Once the temperature exceeds about 15 – 16°C Oil seed rape produces sufficient nectar to create what bee keepers call “a flow” and at this point Honey bees will go totally crazy for it and will travel past all the other sources of nectar such as plum, cherry, apple and blackthorn to reach it, sometimes by several kilometres.

The introduction of spring flowering rape has been one of the major changes both in the French countryside and for honey bees in the last 20 / 25 years with production in 1985 of 1.4 million tons, 1995 of 2.8 million tons, 2005 of 4.5 million tons and 5.5 million tons in 2012.  The change is so great in the areas where it is grown that it has completely altered the behaviour of bees in spring and weather conditions permitting can provide a yield of 10 to 20 kg of rape honey per hive by the end of April and may also result in colonies swarming earlier in the season which is either desirable or not depending on the keepers point of view. Personally as someone that let’s their bees swarm, (and hopefully captures most of them), I think it’s beneficial and allows for a longer period of colony build up with correspondingly greater summer yields and colony strength.

One downside is that the crop itself can have moderate to severe health implications for some people ranging from breathing difficulties, coughing and sneezing to severe headaches.  Anyone that has been near the crop when it’s flowering will have been aware of the powerful perfume that fills the air.
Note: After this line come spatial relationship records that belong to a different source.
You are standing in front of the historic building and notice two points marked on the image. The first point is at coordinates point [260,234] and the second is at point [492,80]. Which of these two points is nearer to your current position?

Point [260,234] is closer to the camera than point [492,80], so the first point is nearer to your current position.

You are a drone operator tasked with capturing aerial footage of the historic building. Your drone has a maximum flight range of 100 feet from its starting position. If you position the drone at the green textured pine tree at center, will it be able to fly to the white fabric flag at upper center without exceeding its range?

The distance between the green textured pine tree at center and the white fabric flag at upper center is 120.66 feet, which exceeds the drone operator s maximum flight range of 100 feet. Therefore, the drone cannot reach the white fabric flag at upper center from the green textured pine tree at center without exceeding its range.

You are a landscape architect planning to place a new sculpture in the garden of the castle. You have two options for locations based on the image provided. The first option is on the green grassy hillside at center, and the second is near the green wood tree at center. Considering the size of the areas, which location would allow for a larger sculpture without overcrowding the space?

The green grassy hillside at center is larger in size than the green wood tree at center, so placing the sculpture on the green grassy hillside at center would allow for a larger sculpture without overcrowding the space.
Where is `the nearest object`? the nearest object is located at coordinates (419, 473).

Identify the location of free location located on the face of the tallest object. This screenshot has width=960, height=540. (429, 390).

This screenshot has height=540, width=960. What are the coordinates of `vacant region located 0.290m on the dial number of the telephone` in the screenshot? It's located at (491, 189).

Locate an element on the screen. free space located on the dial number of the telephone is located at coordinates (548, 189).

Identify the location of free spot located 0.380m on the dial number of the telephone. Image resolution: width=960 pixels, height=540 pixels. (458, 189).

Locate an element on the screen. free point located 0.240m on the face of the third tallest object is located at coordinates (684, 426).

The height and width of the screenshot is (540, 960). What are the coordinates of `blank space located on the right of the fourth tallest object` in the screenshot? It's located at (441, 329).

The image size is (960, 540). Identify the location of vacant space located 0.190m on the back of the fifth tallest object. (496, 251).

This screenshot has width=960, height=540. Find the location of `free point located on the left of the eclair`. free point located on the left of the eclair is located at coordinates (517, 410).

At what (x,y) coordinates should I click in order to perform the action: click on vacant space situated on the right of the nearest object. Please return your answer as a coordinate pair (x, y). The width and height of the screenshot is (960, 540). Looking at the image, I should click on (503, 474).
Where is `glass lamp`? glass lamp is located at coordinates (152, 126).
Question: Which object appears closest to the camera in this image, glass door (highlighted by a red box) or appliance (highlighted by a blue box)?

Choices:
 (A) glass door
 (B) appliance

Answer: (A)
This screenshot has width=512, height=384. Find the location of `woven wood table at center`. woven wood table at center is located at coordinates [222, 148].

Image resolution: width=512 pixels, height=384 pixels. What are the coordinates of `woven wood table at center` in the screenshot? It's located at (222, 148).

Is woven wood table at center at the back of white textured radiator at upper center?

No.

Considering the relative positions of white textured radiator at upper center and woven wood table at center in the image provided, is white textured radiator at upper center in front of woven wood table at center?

The downside for the bee keeper is that due to the small size of the sugars in rape honey it sets rapidly becoming hard even in the hive and must be removed and extracted rapidly ideally before the rape has finished flowering, which brings us to something else. While the rape is flowering and temperatures are high enough the bees will work furiously and be generally very happy and pleasant natured, or perhaps just too busy to waste time with any human interference. When the rape stops flowering and the flow finishes there is often something of a forage gap with little to fill it other than perhaps Acacia in a good year, consequently the bees can become quite bad tempered for a while.

Back to the rape honey, as mentioned it sets rapidly and is also very hard, however by stirring and remixing it will soften and is then sold as “creamed honey” or “miel crémeux” in French. If left hard in the tub or jar it is easy to soften with a knife when used. 

It’s also very pale, often almost white as can be seen in the photo; to state the obvious it’s the pot on the left.